Investigators found approximately 5,700 pieces of security equipment in storage.  They estimated that the non-utilized equipment had a purchase value of $184 million, in addition to the $3.5 million annual cost to lease and manage a warehouse.

The backscatter technology that was rushed into the field after the so-called Christmas Day bomb plot in 2009 didn’t go through stringent tests for health effects. They are still banned in the European Union, he noted. Similarly, the TSA ordered new baggage screening equipment before all the required tests could be conducted. They also sit in warehouses being stored at taxpayer expense, he said.

Most money will be spent in the coming years on maintaining the glut of equipment already fielded.

“However, 2016 should see some increases as aging systems will need to be replaced and improved technology will outweigh the cost of significant upgrades,” a summary of the report said.

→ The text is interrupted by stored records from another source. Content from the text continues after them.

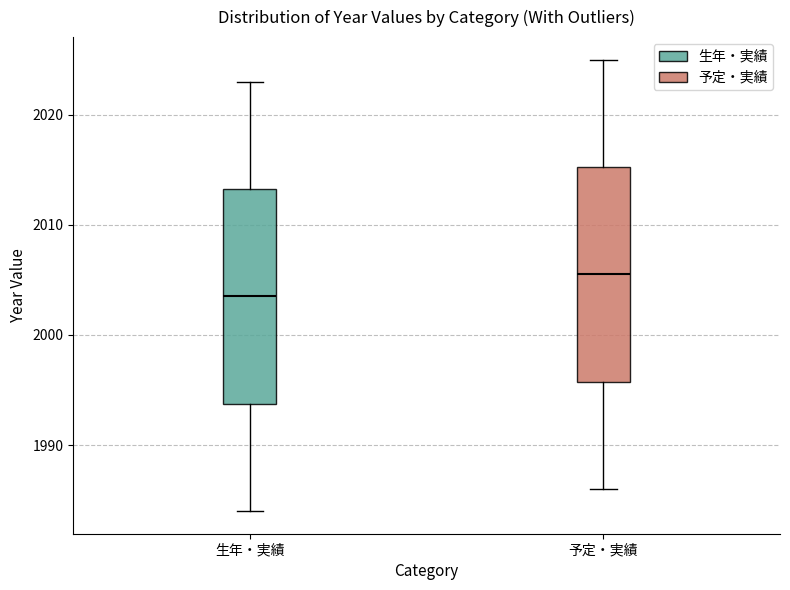

Where does the lower whisker of the box for 予定・実績 end on the y-axis? The values are not printed on the chart, so give them approximately, as read against the axis.

1986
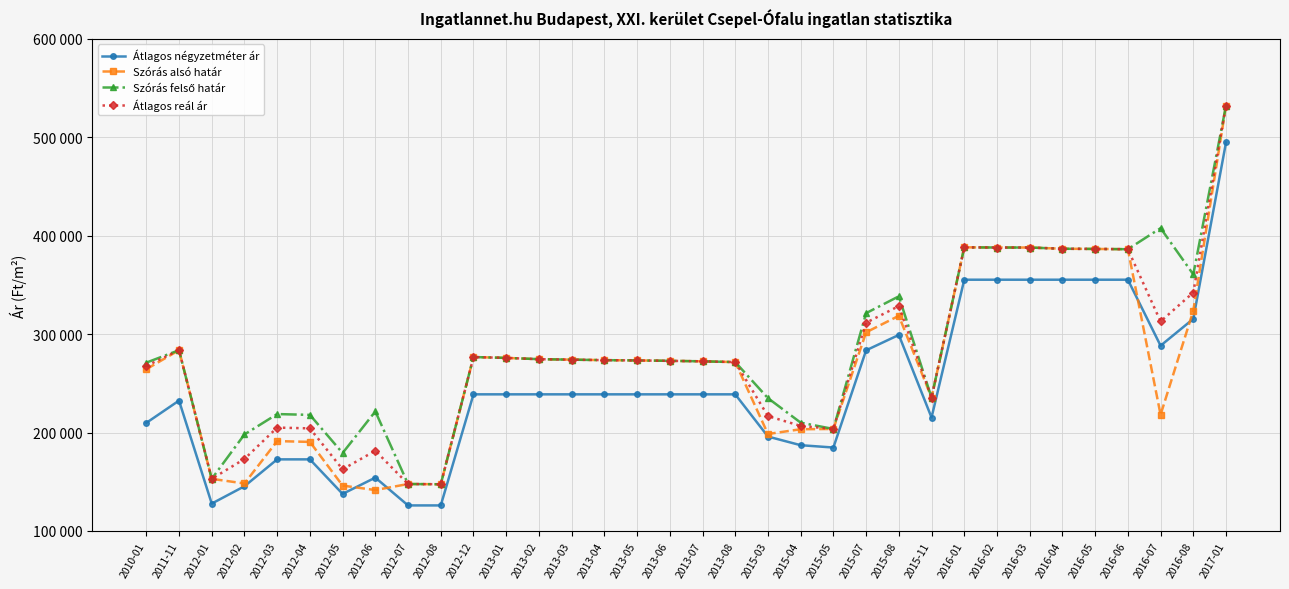

Which category has the lowest value in the Szórás felső határ series?

2012-08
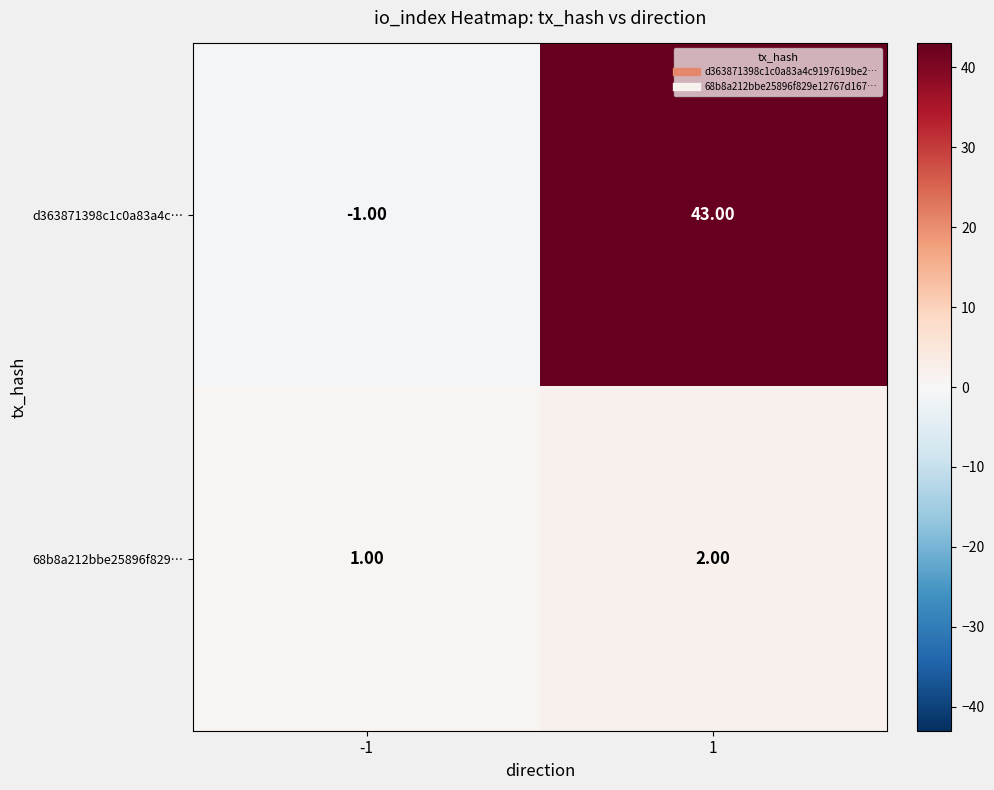

List the series in order of their overall mean, lowest first.

68b8a212bbe25896f829…, d363871398c1c0a83a4c…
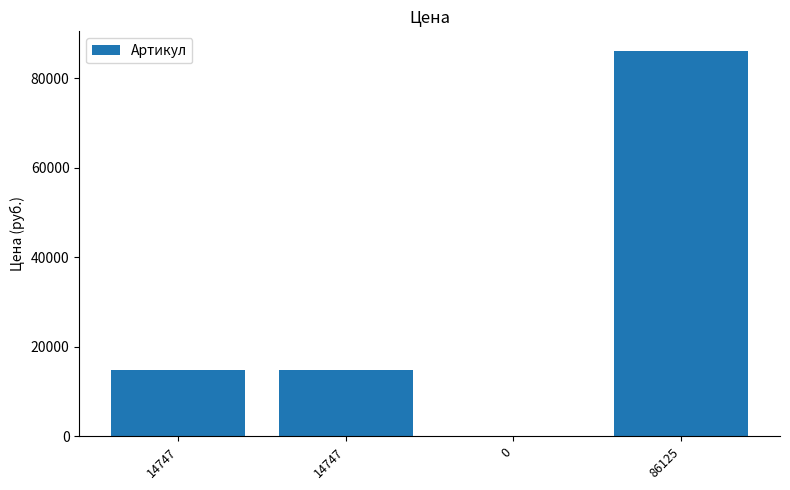

How many categories are shown in the chart?

4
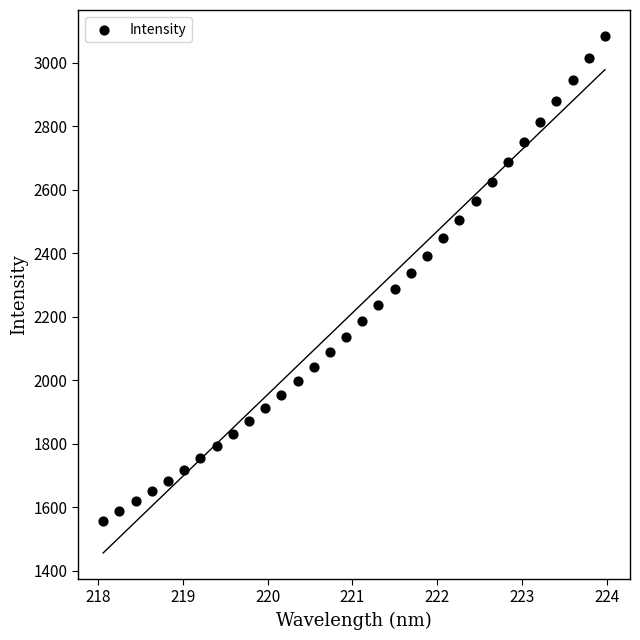

What is the range of X values (max minus min)?

5.9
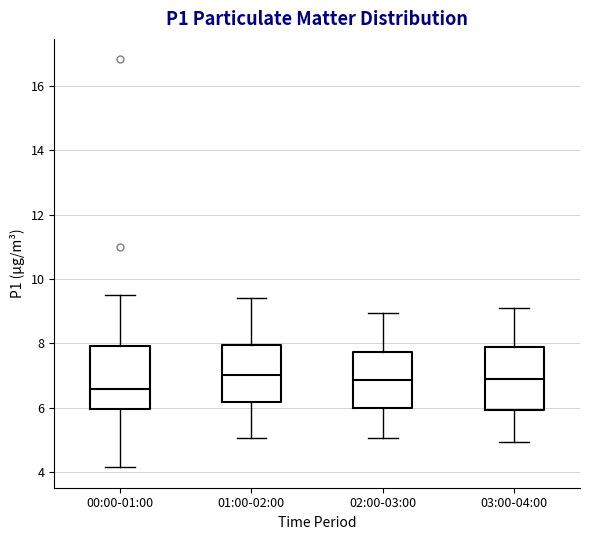

Reading left to right, transcribe this box plot: for each box, give where its median line is, the range the box spans, and where its two whiskers end, as read against the y-axis. The values are not printed on the chart, so give them approximately, as read against the axis.

00:00-01:00: median 6.6, box 6.0 to 8.0, whiskers 4.2 to 9.6
01:00-02:00: median 7.0, box 6.2 to 8.0, whiskers 5.0 to 9.4
02:00-03:00: median 6.8, box 6.0 to 7.8, whiskers 5.0 to 9.0
03:00-04:00: median 7.0, box 6.0 to 7.8, whiskers 5.0 to 9.2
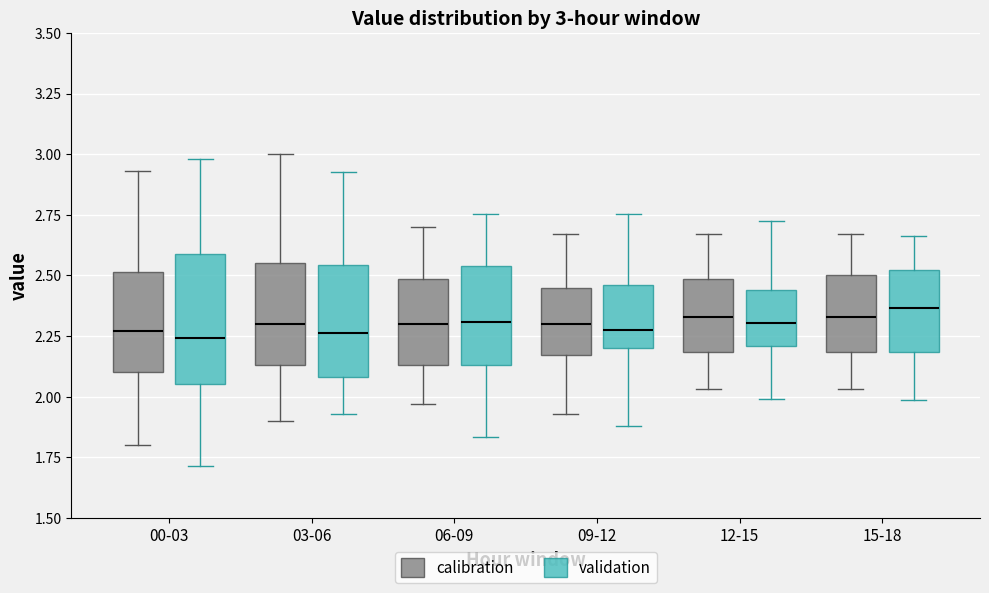

Which box is the tallest, from its lower edge to its upper edge?

00-03 (validation)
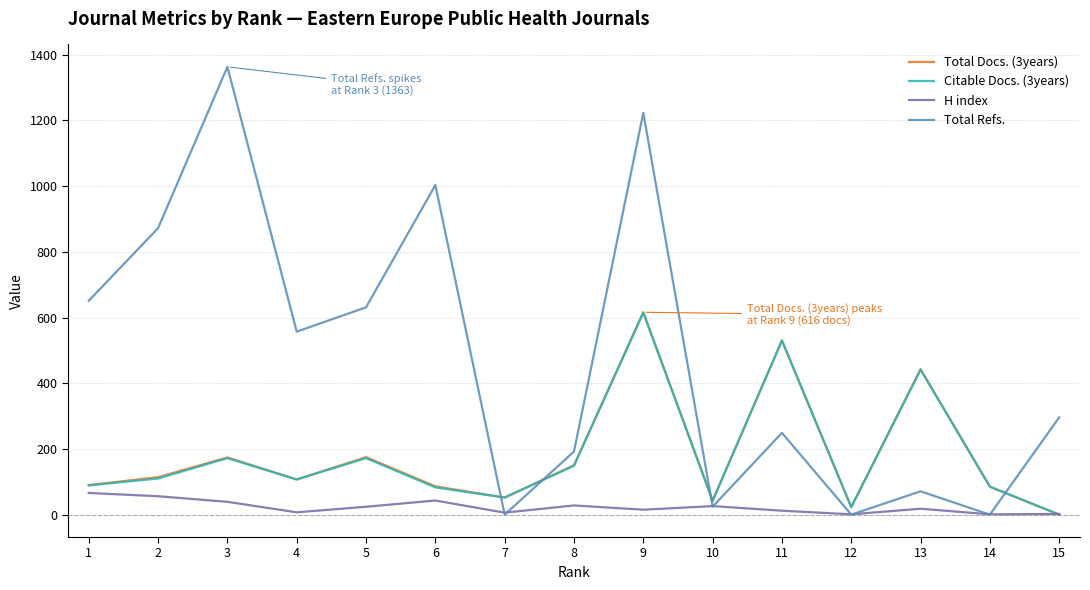

Where is the first local maximum for Total Refs.?

3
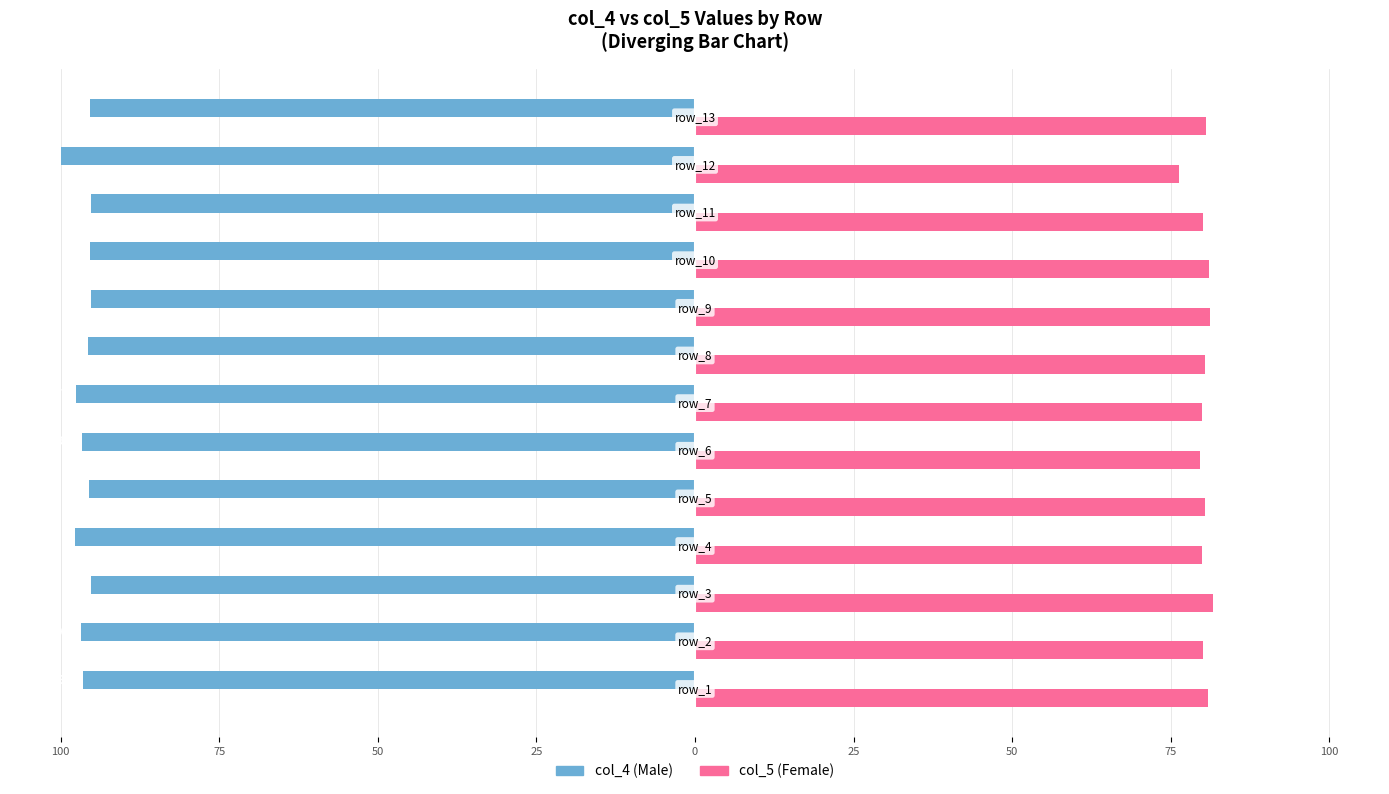

How many data points does each series have?

13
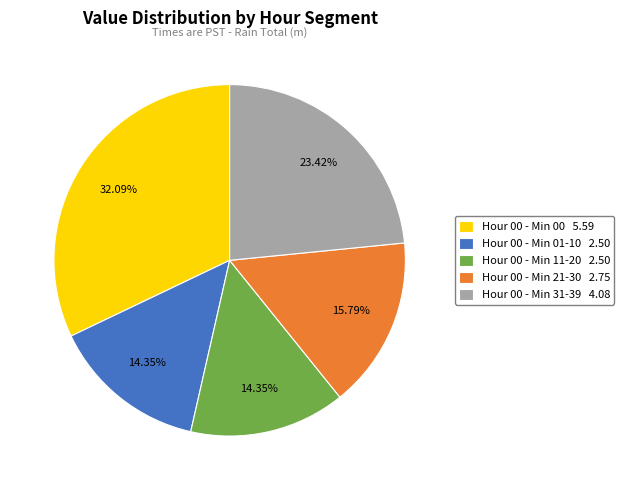

Does any single category account for the majority?

No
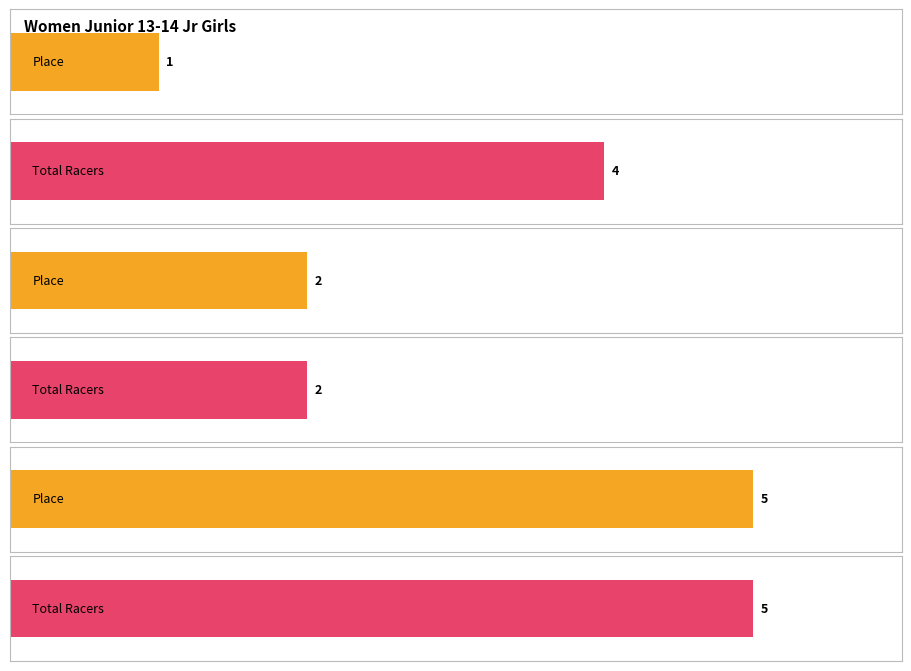

How many Total Racers values are between 2 and 5?

3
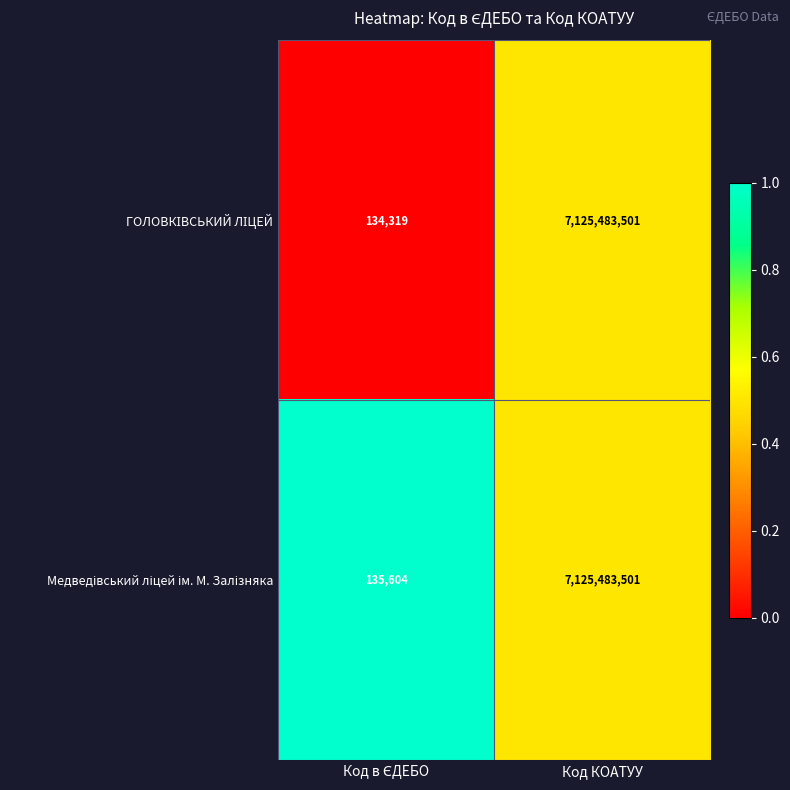

How many categories are shown in the chart?

2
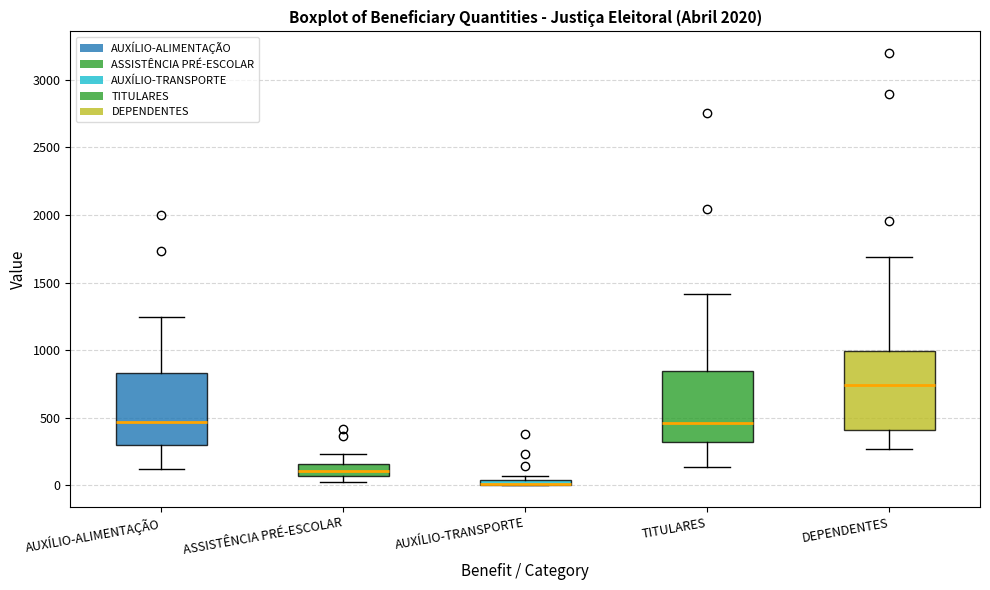

Where is the upper edge of the box for ASSISTÊNCIA PRÉ-ESCOLAR on the y-axis? The values are not printed on the chart, so give them approximately, as read against the axis.

150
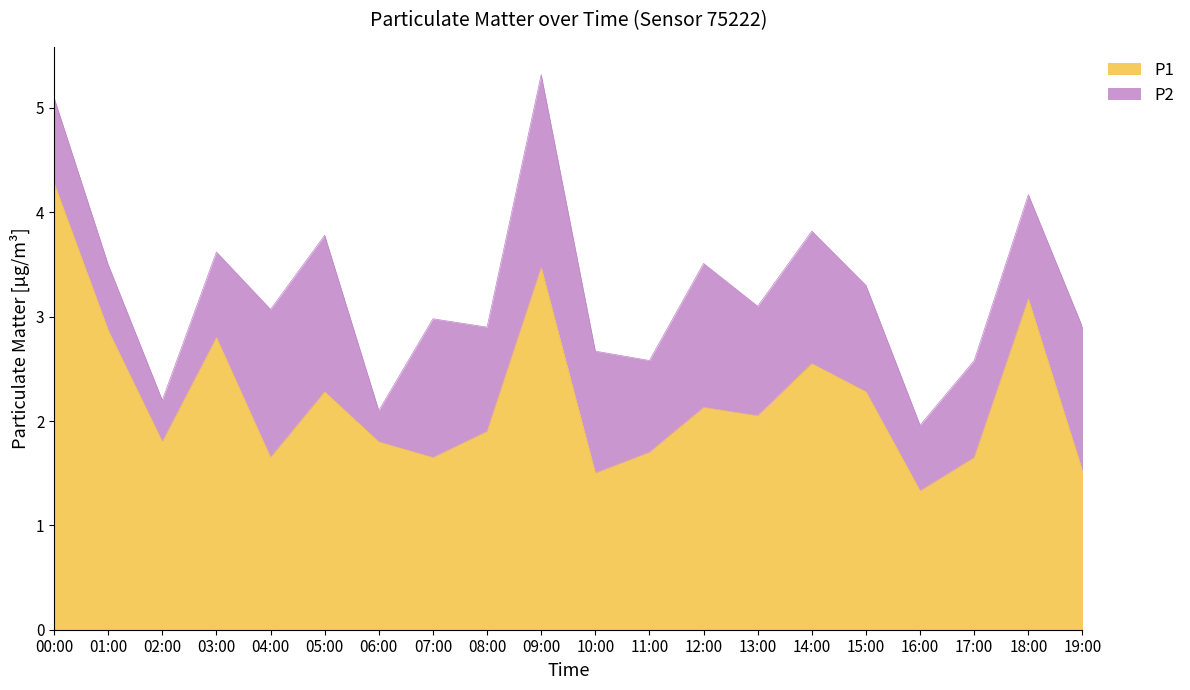

What is the sum of the values at 09:00 and 06:00?

5.3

Service contracts will dominate the U.S. screening technologies market for the next few years as upgrades, training and maintenance requirements become more necessary to extend the systems’ endurance, he said.

Future requirements will call for systems that are smaller, versatile — equipment that can stand-alone or in-line configurations — and can speed up throughput.

“TSA bureaucracy is large and improvident adding more difficulty to an already troubled budget process. A lack of faith in TSA procedures and government reports of mismanagement is prompting a move towards the privatization of screening,” the report concluded.